But while Ebersdorf’s shuffling presence opens doors to a moving suggestion of catharsis, it distracts from the suspense building throughout the rest of the film – there’s a jarring shift in style and mood between his slow-moving segments and the nightmarish montages of hands, worms, blood and worse that aggressively punctuate Susie’s dreams. Indeed, it’s telling that Dakota Johnson’s character feels almost absent at times, with more compelling emotional journeys given to Mia Goth’s Sara and Moretz’s Patricia. Even Swinton’s Madame Blanc suffers from a lack of clear purpose as the story sweeps its ensemble forward – the most obvious victim of the movie’s split focus between dark delights and the empowering nature of dance itself.
Nonetheless, Suspiria claws a way into your brain and stays there for days afterwards; its haunting images lurk under the skin, just as its portentous mood (evoked by Thom Yorke’s chilling, ethereal score) crawls over it. The script’s overly serious themes can’t diminish the impact of the jaw-dropping climax, or wipe Guadagnino’s operatic visuals from your memory. This is a gorgeously framed work of performance art, one that doesn’t choreograph all of its moving parts, but weaves a subliminal spell that is quietly enchanting (and will surely lead to a wave of essays and think-pieces, both for and against it).
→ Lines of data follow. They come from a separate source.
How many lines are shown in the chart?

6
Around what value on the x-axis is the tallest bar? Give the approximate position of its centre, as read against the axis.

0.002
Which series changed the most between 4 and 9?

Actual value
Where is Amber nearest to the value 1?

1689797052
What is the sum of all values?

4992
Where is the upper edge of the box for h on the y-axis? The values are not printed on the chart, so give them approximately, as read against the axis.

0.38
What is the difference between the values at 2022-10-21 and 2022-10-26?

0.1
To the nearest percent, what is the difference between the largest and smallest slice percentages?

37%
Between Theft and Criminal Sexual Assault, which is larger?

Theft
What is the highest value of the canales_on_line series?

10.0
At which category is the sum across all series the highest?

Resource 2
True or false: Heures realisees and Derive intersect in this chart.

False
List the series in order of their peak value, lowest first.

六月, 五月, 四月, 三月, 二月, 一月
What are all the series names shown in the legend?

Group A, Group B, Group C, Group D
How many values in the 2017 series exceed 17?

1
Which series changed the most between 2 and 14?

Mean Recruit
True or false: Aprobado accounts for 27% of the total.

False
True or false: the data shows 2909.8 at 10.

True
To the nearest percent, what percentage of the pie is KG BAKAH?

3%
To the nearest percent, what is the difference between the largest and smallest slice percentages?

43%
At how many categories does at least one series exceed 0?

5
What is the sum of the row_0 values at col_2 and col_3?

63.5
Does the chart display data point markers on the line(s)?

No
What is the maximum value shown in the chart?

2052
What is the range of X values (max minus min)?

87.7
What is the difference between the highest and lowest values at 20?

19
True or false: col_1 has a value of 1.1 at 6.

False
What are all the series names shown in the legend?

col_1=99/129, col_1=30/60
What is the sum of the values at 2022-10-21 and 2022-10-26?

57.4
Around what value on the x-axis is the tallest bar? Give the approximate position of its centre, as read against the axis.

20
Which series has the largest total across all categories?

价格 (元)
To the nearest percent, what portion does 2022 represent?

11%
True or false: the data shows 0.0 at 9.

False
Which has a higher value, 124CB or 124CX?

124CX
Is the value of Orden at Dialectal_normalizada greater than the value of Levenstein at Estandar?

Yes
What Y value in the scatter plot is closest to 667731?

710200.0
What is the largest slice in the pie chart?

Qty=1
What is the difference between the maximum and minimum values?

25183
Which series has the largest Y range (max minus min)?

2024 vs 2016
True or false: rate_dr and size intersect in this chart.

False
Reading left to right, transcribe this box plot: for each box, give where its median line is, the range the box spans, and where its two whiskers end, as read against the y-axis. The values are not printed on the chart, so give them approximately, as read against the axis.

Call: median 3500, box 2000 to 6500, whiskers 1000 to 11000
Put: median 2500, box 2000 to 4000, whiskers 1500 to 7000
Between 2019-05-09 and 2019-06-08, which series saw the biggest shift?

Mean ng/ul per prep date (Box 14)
As a remake, this is a bizarre yet almost boldly intellectual interpretation of a deceptively simple story. As a follow-up to Call Me By Your Name, though, it’s an astonishing left-field turn from a filmmaker who continues to reveal surprising sides to his ambitious storytelling. Compared to the initial Suspiria, this remake is a distinctly new piece that, despite its complexity, compellingly dwells on the trauma of rebirths, brooding on the pull of creation and revelling in the inescapability of destruction. It may not all come together on a first viewing, but one suspects fresh reincarnations will be found with the next, inevitable re-watch.